M. J. Sherman

Profile
- Position: Defensive lineman

Personal information
- Born: February 26, 2002 (age 24) Baltimore, Maryland, U.S.
- Listed height: 6 ft 3 in (1.91 m)
- Listed weight: 245 lb (111 kg)

Career information
- High school: St. John's (Washington, D.C.)
- College: Georgia (2020–2022) Nebraska (2023–2024)
- NFL draft: 2025: undrafted

Career history
- Montreal Alouettes (2025);

Awards and highlights
- 2× CFP national champion (2021, 2022);
- Stats at CFL.ca

= M. J. Sherman =

American football player (born 2002)

Mekhail Jacaques Sherman (born February 26, 2002) is an American professional football defensive lineman. He previously played for the Montreal Alouettes of the Canadian Football League (CFL). He played college football at Georgia and Nebraska as a linebacker.

==Early life==
Mekhail Jacaques Sherman was born on February 26, 2002, in Baltimore, Maryland. He grew up in a single-parent home in Baltimore with his mother and three siblings. His father Varney Sherman is a politician in Liberia. Mekhail is named after Mikhail Gorbachev.

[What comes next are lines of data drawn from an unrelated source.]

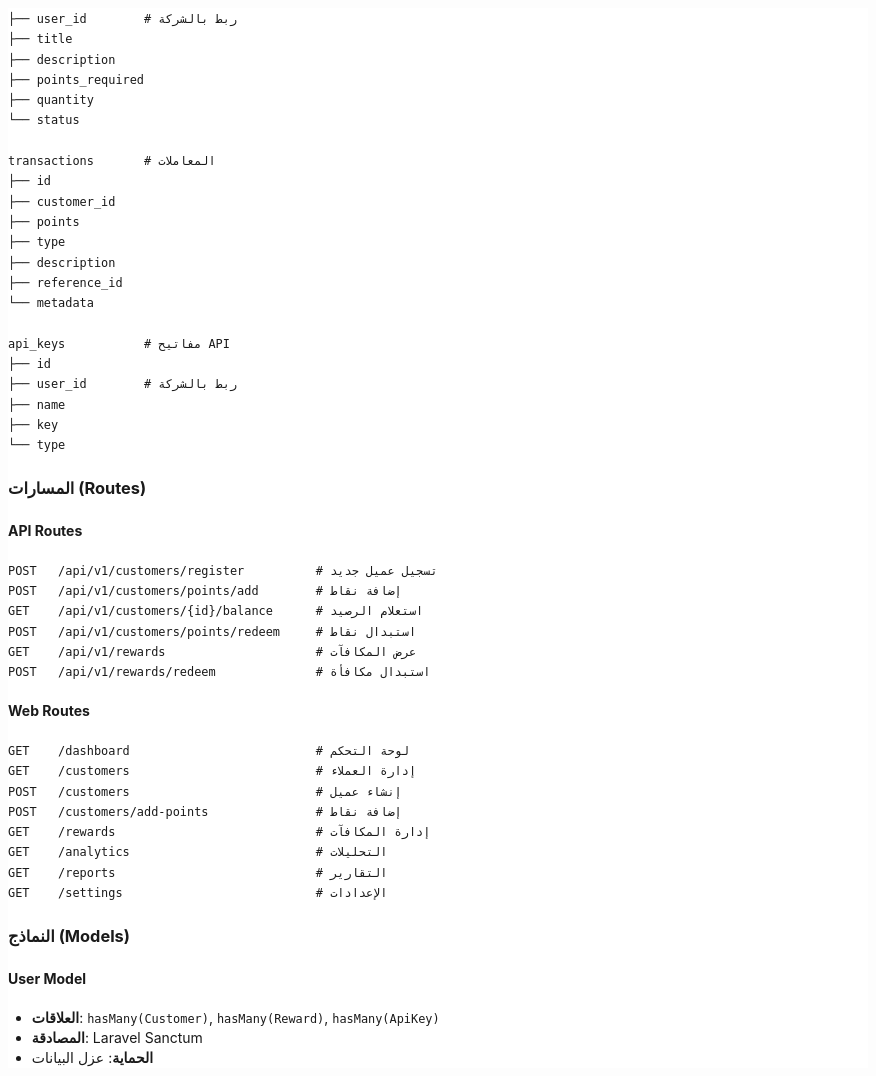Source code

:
 ```
├── user_id        # ربط بالشركة
├── title
├── description
├── points_required
├── quantity
└── status

transactions       # المعاملات
├── id
├── customer_id
├── points
├── type
├── description
├── reference_id
└── metadata

api_keys           # مفاتيح API
├── id
├── user_id        # ربط بالشركة
├── name
├── key
└── type
```

### المسارات (Routes)

#### API Routes
```
POST   /api/v1/customers/register          # تسجيل عميل جديد
POST   /api/v1/customers/points/add        # إضافة نقاط
GET    /api/v1/customers/{id}/balance      # استعلام الرصيد
POST   /api/v1/customers/points/redeem     # استبدال نقاط
GET    /api/v1/rewards                     # عرض المكافآت
POST   /api/v1/rewards/redeem              # استبدال مكافأة
```

#### Web Routes
```
GET    /dashboard                          # لوحة التحكم
GET    /customers                          # إدارة العملاء
POST   /customers                          # إنشاء عميل
POST   /customers/add-points               # إضافة نقاط
GET    /rewards                            # إدارة المكافآت
GET    /analytics                          # التحليلات
GET    /reports                            # التقارير
GET    /settings                           # الإعدادات
```

### النماذج (Models)

#### User Model
- **العلاقات**: `hasMany(Customer)`, `hasMany(Reward)`, `hasMany(ApiKey)`
- **المصادقة**: Laravel Sanctum
- **الحماية**: عزل البيانات
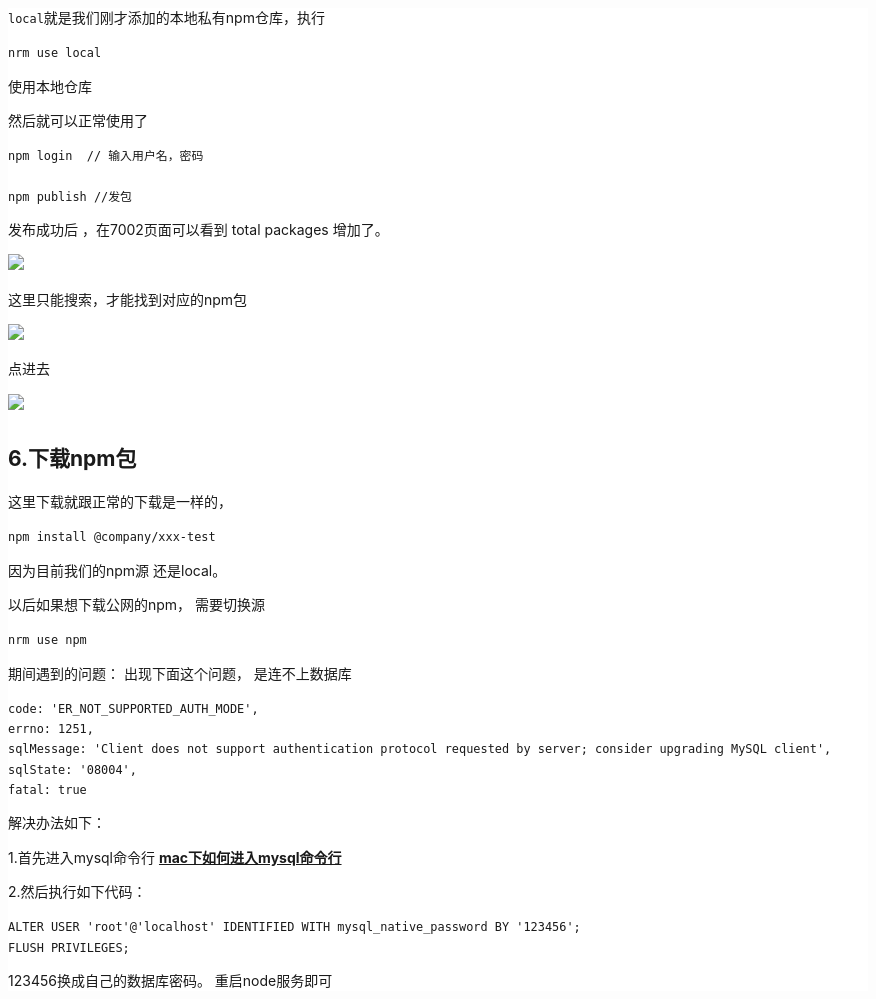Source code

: `local`就是我们刚才添加的本地私有npm仓库，执行
```
nrm use local
```

使用本地仓库

然后就可以正常使用了

```
npm login  // 输入用户名，密码

npm publish //发包
```

发布成功后 ，在7002页面可以看到 total packages 增加了。

![](https://colastar.github.io/static/images/cnpm_total_packages_add.png)

这里只能搜索，才能找到对应的npm包

![](https://colastar.github.io/static/images/cnpm_search_package.png)

点进去

![](https://colastar.github.io/static/images/cnpm_search_package_item.png)


## 6.下载npm包

这里下载就跟正常的下载是一样的，
```
npm install @company/xxx-test
```

因为目前我们的npm源 还是local。

以后如果想下载公网的npm， 需要切换源
```
nrm use npm
```

期间遇到的问题：
出现下面这个问题， 是连不上数据库

```
code: 'ER_NOT_SUPPORTED_AUTH_MODE',
errno: 1251,
sqlMessage: 'Client does not support authentication protocol requested by server; consider upgrading MySQL client',
sqlState: '08004',
fatal: true
```

解决办法如下：

1.首先进入mysql命令行 **[mac下如何进入mysql命令行](https://jingyan.baidu.com/article/3065b3b6468f68becff8a4e4.html)**

2.然后执行如下代码：

```
ALTER USER 'root'@'localhost' IDENTIFIED WITH mysql_native_password BY '123456';
FLUSH PRIVILEGES;
```

123456换成自己的数据库密码。 重启node服务即可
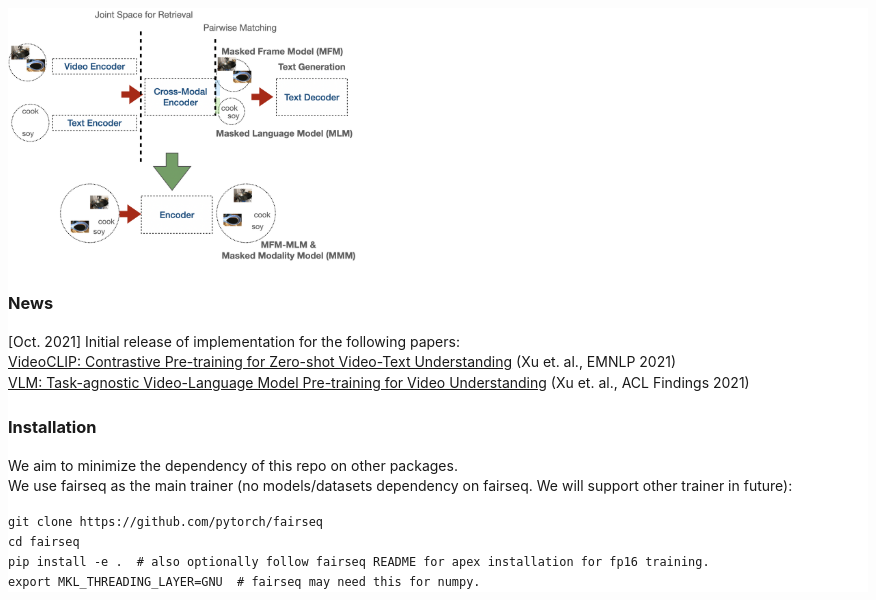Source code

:<img src="vlm.png" width="350" class="center">

### News

[Oct. 2021] Initial release of implementation for the following papers:  
[VideoCLIP: Contrastive Pre-training for Zero-shot Video-Text Understanding](https://arxiv.org/pdf/2109.14084.pdf) (Xu et. al., EMNLP 2021)  
[VLM: Task-agnostic Video-Language Model Pre-training for Video Understanding](https://aclanthology.org/2021.findings-acl.370.pdf) (Xu et. al., ACL Findings 2021)

### Installation

We aim to minimize the dependency of this repo on other packages.  
We use fairseq as the main trainer (no models/datasets dependency on fairseq. We will support other trainer in future):

```
git clone https://github.com/pytorch/fairseq
cd fairseq
pip install -e .  # also optionally follow fairseq README for apex installation for fp16 training.
export MKL_THREADING_LAYER=GNU  # fairseq may need this for numpy.
```
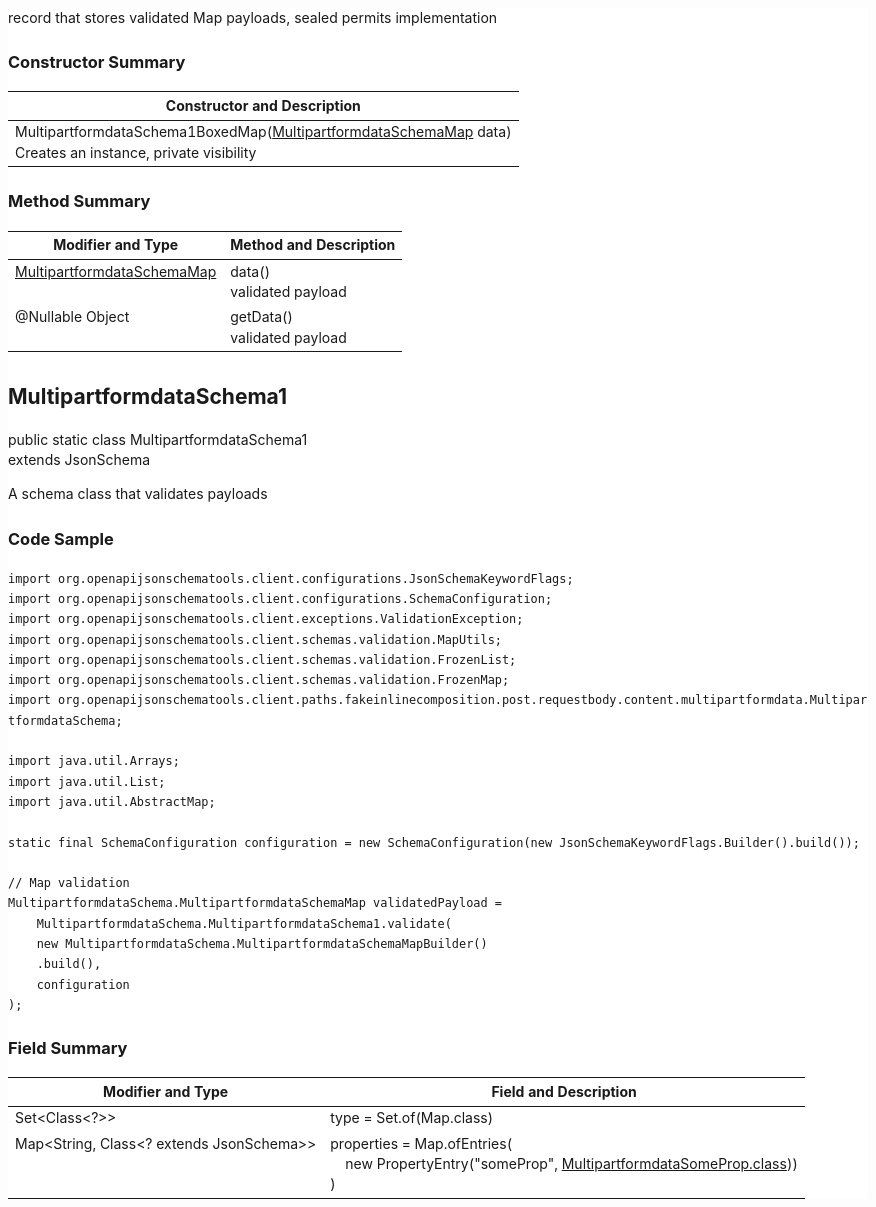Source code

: record that stores validated Map payloads, sealed permits implementation

### Constructor Summary
| Constructor and Description |
| --------------------------- |
| MultipartformdataSchema1BoxedMap([MultipartformdataSchemaMap](#multipartformdataschemamap) data)<br>Creates an instance, private visibility |

### Method Summary
| Modifier and Type | Method and Description |
| ----------------- | ---------------------- |
| [MultipartformdataSchemaMap](#multipartformdataschemamap) | data()<br>validated payload |
| @Nullable Object | getData()<br>validated payload |

## MultipartformdataSchema1
public static class MultipartformdataSchema1<br>
extends JsonSchema

A schema class that validates payloads

### Code Sample
```
import org.openapijsonschematools.client.configurations.JsonSchemaKeywordFlags;
import org.openapijsonschematools.client.configurations.SchemaConfiguration;
import org.openapijsonschematools.client.exceptions.ValidationException;
import org.openapijsonschematools.client.schemas.validation.MapUtils;
import org.openapijsonschematools.client.schemas.validation.FrozenList;
import org.openapijsonschematools.client.schemas.validation.FrozenMap;
import org.openapijsonschematools.client.paths.fakeinlinecomposition.post.requestbody.content.multipartformdata.MultipartformdataSchema;

import java.util.Arrays;
import java.util.List;
import java.util.AbstractMap;

static final SchemaConfiguration configuration = new SchemaConfiguration(new JsonSchemaKeywordFlags.Builder().build());

// Map validation
MultipartformdataSchema.MultipartformdataSchemaMap validatedPayload =
    MultipartformdataSchema.MultipartformdataSchema1.validate(
    new MultipartformdataSchema.MultipartformdataSchemaMapBuilder()
    .build(),
    configuration
);
```

### Field Summary
| Modifier and Type | Field and Description |
| ----------------- | ---------------------- |
| Set<Class<?>> | type = Set.of(Map.class) |
| Map<String, Class<? extends JsonSchema>> | properties = Map.ofEntries(<br>&nbsp;&nbsp;&nbsp;&nbsp;new PropertyEntry("someProp", [MultipartformdataSomeProp.class](#multipartformdatasomeprop)))<br>)<br> |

Sherman played high school football at St. John's College High School in Washington, D.C. As a senior in 2019, he was one of five finalists for the high school Butkus Award, given to the best linebacker in the country. Sherman was selected to play in the 2020 Under Armour All-America Game.

==College career==
Sherman first played college football for the Georgia Bulldogs of the University of Georgia. He played in nine of ten games during the COVID-19 shortened 2020 season and posted two solo tackles. He played in all 15 games as a backup linebacker and special teams player in 2021, recording one solo tackle, and six assisted tackles, as Georgia won the national championship. Sherman appeared in all 15 games for the second straight year in 2022, totaling four solo tackles, one assisted tackle, and 0.5 sacks, as Georgia won the national championship for the second consecutive season. Sherman majored in exercise and sport science at Georgia.

In January 2023, Sherman transferred to play for the Nebraska Cornhuskers of the University of Nebraska–Lincoln. He played in 12 games, starting five, during the 2023 season, recording seven solo tackles, nine assisted tackles, and 1.5 sacks. He appeared in all 13 games, starting 12, as a senior in 2024, posting 15 solo tackles, 14 assisted tackles, and 3.5 sacks. Sherman majored in child, youth and family studies at Nebraska.

==Professional career==
After going undrafted in the 2025 NFL draft, Sherman attended rookie minicamp on a tryout basis with the Denver Broncos. He then signed with the Montreal Alouettes of the Canadian Football League (CFL) on May 13, 2025, as a defensive lineman. He was moved to the practice roster on June 1 before the start of the 2025 CFL season. Sherman was promoted to the active roster on June 26, moved back to the practice roster on July 1, promoted to the active roster again on July 23, moved back to the practice roster again on July 31, promoted to the active roster for the third time on September 23, and demoted to the practice roster for the final time on October 11, 2025. He became a free agent after the 2025 season.